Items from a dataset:

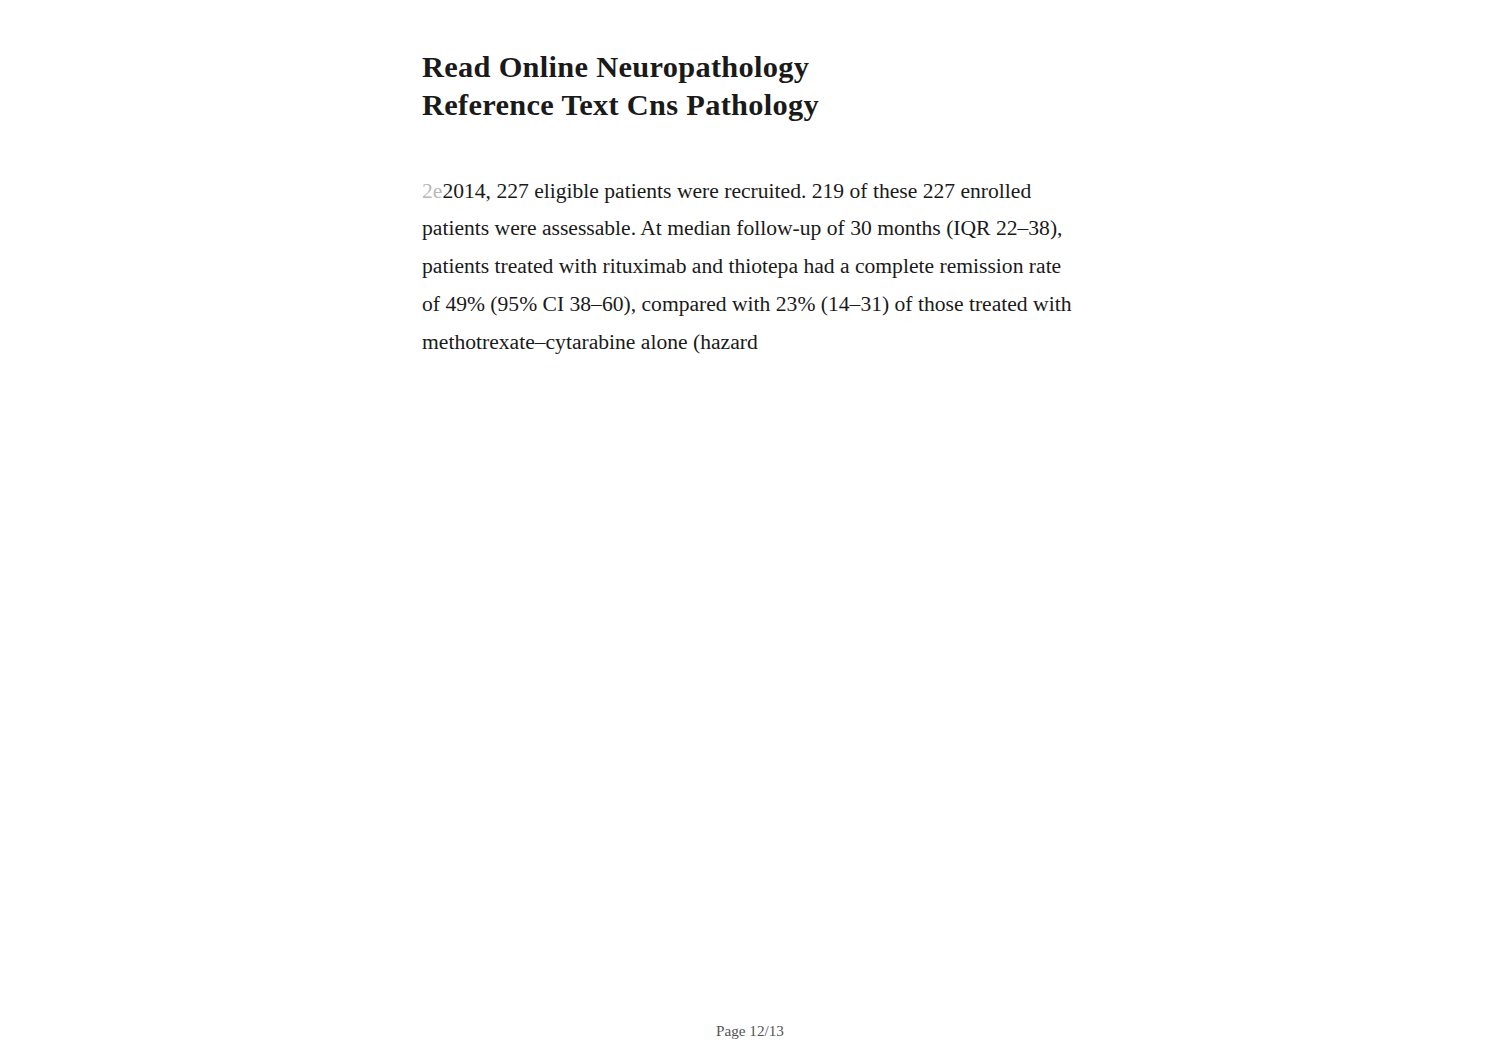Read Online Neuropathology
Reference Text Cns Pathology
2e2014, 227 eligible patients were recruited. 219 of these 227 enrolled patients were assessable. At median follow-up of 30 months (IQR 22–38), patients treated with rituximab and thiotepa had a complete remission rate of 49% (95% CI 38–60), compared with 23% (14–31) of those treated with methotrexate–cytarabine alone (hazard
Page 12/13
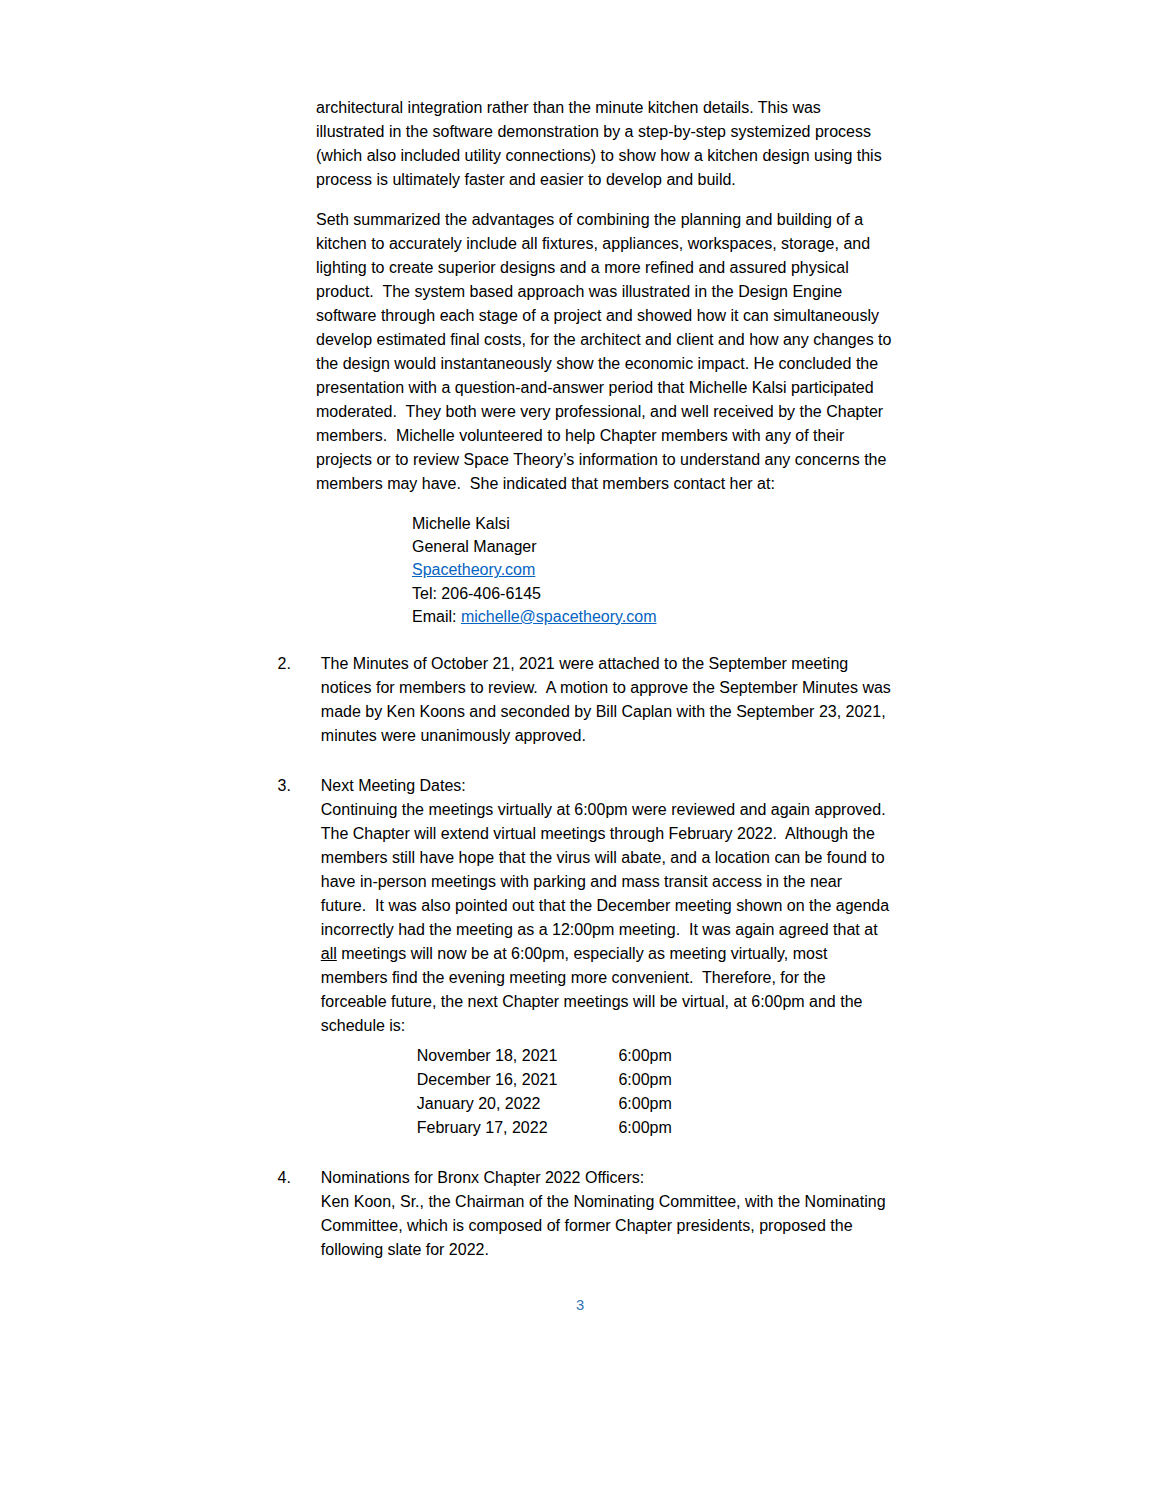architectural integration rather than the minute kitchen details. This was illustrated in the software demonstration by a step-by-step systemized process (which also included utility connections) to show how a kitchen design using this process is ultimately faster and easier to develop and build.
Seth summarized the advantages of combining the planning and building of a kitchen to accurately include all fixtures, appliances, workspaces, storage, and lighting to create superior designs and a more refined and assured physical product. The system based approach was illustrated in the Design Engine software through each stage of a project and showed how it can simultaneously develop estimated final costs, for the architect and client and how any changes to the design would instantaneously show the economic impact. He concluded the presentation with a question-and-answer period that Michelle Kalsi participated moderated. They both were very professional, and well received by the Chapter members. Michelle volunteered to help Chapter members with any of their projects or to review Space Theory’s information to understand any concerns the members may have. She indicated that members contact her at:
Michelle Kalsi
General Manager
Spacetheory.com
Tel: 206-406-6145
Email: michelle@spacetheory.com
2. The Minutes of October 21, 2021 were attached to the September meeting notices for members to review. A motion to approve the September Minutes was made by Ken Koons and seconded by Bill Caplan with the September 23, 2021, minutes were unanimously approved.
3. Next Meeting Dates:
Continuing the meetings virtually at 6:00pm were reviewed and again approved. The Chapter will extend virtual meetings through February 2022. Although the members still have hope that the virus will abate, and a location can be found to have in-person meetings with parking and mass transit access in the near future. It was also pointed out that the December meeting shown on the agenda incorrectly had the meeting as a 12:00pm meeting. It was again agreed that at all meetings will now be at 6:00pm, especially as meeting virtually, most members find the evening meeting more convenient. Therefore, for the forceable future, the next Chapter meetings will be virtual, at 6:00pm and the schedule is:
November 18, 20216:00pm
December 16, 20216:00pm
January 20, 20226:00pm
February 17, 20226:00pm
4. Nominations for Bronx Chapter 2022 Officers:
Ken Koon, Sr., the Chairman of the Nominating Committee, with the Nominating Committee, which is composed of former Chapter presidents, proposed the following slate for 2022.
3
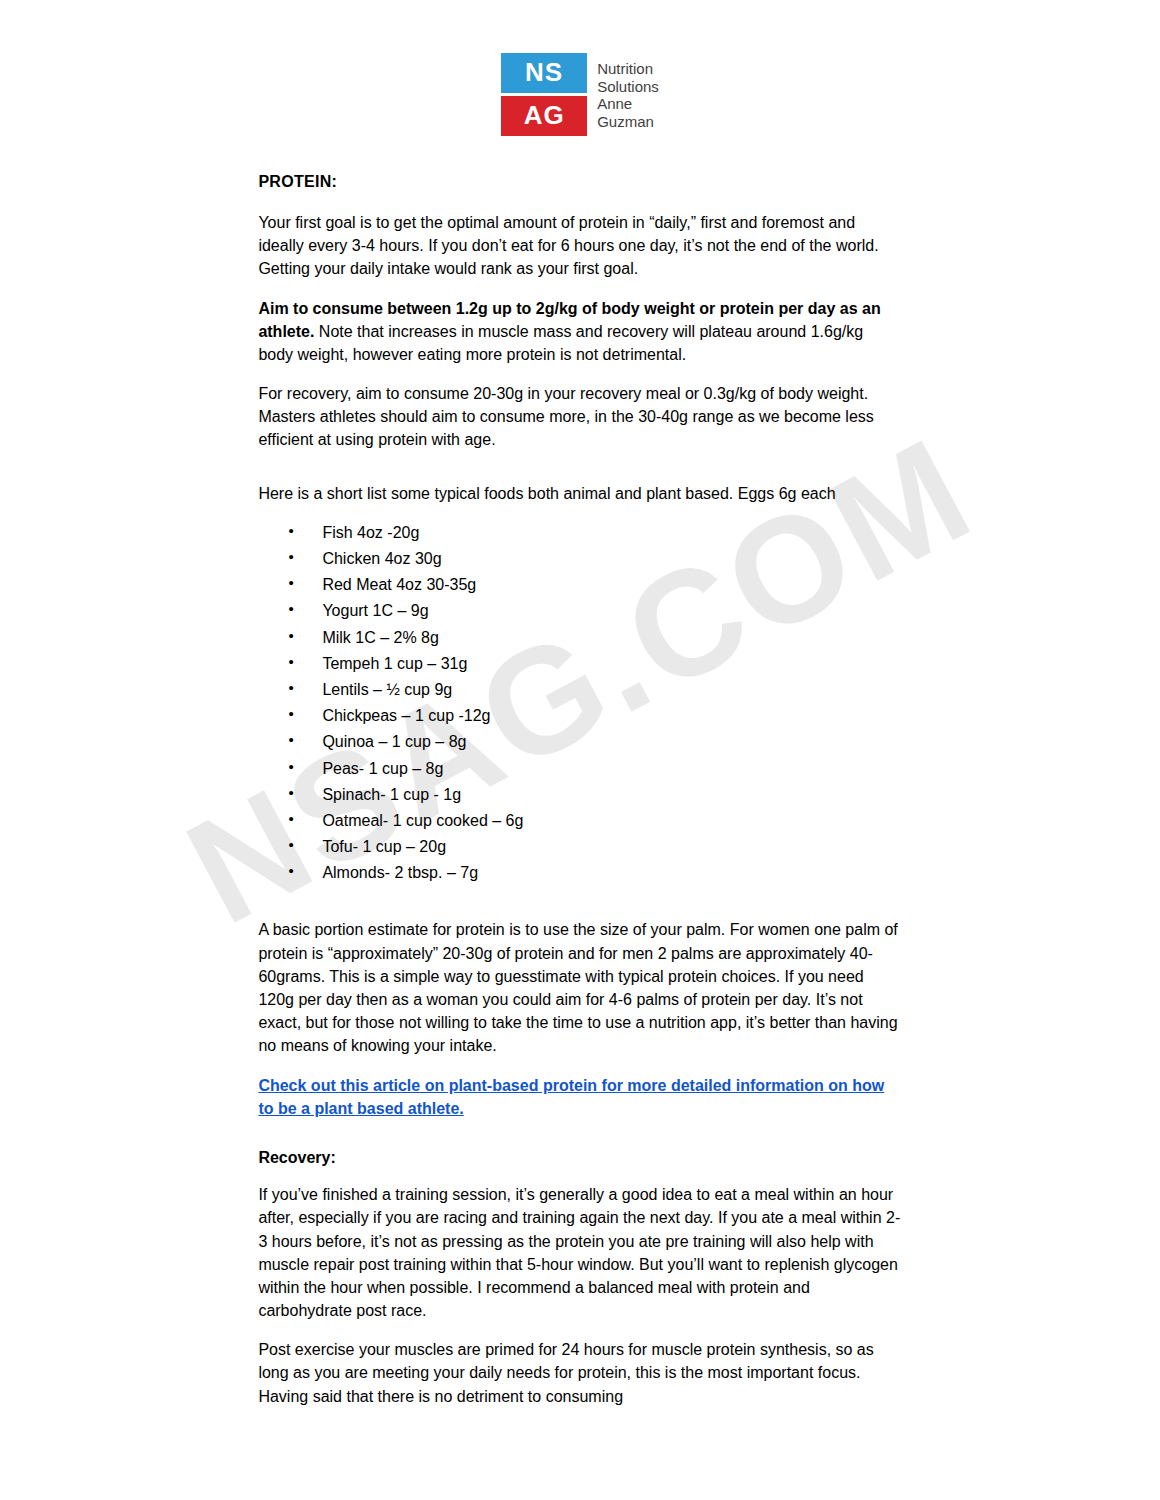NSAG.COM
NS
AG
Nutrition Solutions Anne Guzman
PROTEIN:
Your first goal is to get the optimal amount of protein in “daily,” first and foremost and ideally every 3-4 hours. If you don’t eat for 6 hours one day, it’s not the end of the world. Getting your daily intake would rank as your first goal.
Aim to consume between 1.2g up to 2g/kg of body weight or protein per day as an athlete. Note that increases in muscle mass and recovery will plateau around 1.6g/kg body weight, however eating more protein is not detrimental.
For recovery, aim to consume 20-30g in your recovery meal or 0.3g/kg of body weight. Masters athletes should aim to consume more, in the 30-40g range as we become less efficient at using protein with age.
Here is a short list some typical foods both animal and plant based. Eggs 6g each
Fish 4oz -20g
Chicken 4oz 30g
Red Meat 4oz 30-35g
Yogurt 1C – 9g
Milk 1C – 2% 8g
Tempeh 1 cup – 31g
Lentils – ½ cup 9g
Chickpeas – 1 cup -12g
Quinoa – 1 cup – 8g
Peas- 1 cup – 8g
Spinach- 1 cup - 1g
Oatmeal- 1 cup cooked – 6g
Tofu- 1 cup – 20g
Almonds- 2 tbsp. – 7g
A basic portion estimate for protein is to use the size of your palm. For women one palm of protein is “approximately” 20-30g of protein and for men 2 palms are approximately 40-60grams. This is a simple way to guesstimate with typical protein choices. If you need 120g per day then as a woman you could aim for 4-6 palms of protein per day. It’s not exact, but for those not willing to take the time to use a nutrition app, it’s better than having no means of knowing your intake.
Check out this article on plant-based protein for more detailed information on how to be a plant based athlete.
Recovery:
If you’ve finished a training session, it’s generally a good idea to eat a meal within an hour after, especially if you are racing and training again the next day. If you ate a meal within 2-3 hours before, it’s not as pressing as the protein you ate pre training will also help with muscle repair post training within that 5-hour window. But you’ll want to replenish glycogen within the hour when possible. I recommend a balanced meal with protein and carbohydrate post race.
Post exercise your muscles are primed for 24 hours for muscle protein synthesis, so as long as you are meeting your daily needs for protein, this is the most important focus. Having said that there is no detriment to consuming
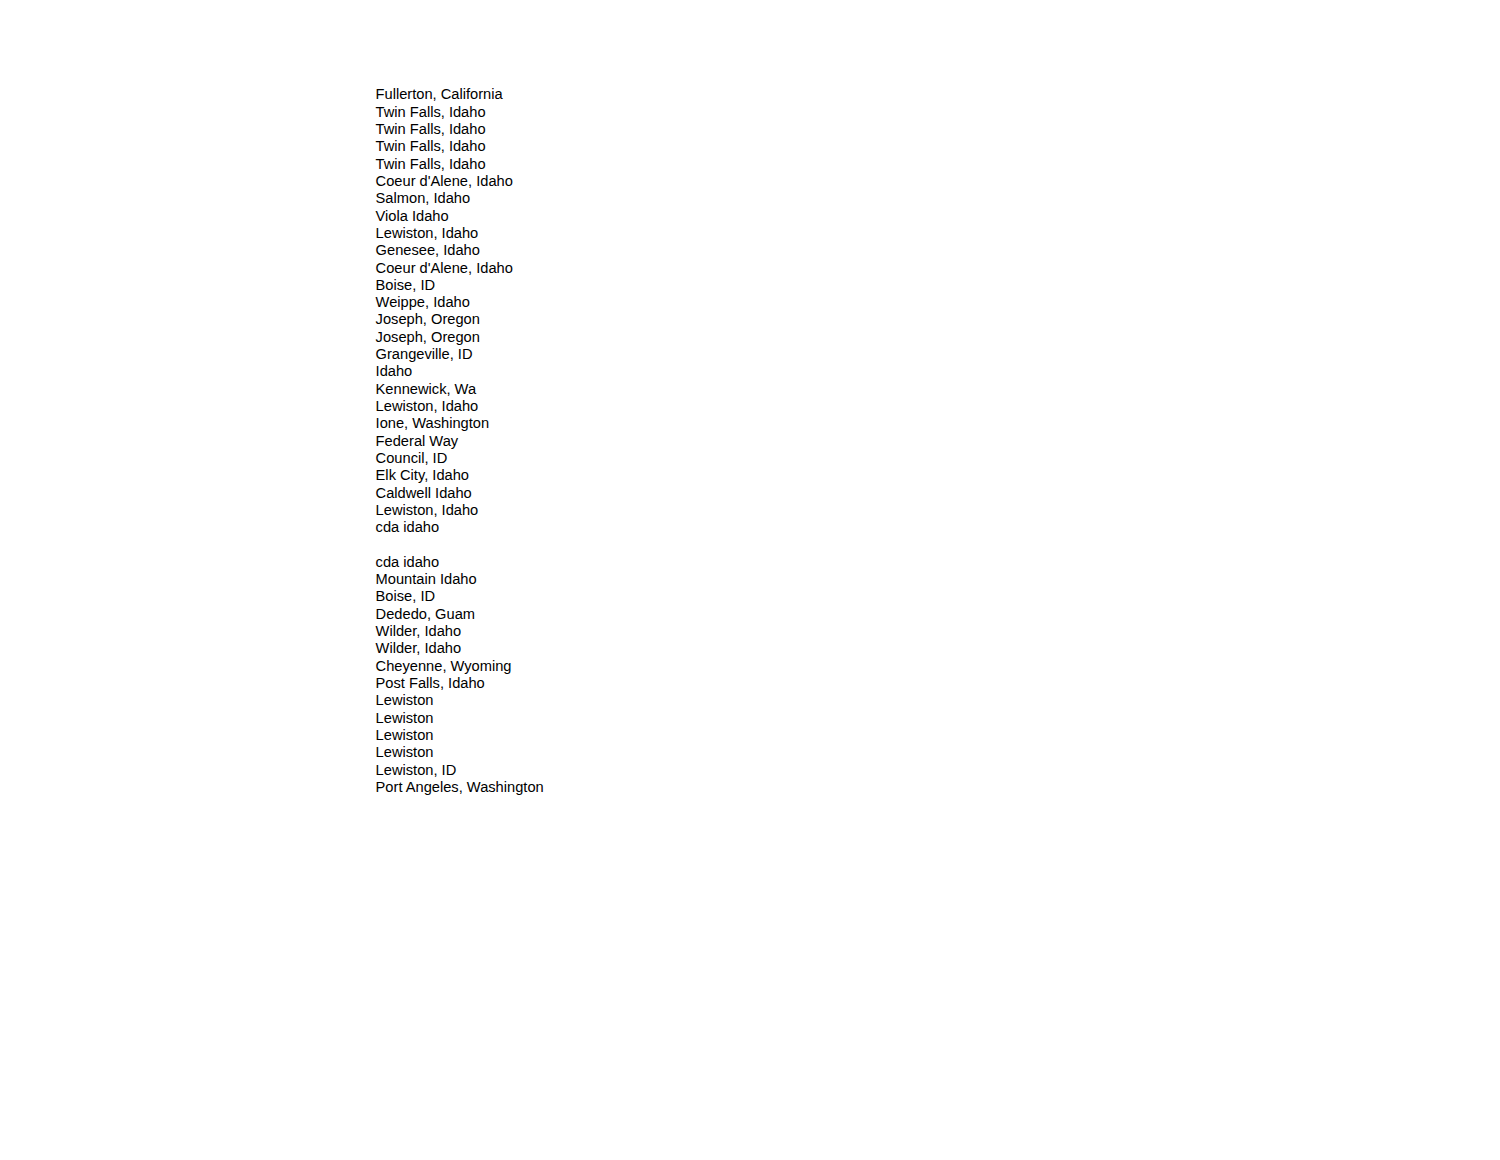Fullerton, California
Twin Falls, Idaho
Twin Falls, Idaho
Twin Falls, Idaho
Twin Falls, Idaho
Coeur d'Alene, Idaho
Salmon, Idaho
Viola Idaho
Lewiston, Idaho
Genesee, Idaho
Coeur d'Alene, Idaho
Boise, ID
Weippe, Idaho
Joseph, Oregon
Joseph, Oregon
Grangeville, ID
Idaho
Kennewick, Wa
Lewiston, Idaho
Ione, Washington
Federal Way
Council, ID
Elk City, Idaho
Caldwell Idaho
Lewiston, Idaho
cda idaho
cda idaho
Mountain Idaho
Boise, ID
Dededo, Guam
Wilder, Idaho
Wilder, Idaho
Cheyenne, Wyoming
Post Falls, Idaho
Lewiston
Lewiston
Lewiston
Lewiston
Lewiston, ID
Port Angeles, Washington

◆ Your goal ◆
Take every line above that includes "hours" and list it.

◆ Answer to this task ◆
Your first goal is to get the optimal amount of protein in “daily,” first and foremost and ideally every 3-4 hours. If you don’t eat for 6 hours one day, it’s not the end of the world. Getting your daily intake would rank as your first goal.
If you’ve finished a training session, it’s generally a good idea to eat a meal within an hour after, especially if you are racing and training again the next day. If you ate a meal within 2-3 hours before, it’s not as pressing as the protein you ate pre training will also help with muscle repair post training within that 5-hour window. But you’ll want to replenish glycogen within the hour when possible. I recommend a balanced meal with protein and carbohydrate post race.
Post exercise your muscles are primed for 24 hours for muscle protein synthesis, so as long as you are meeting your daily needs for protein, this is the most important focus. Having said that there is no detriment to consuming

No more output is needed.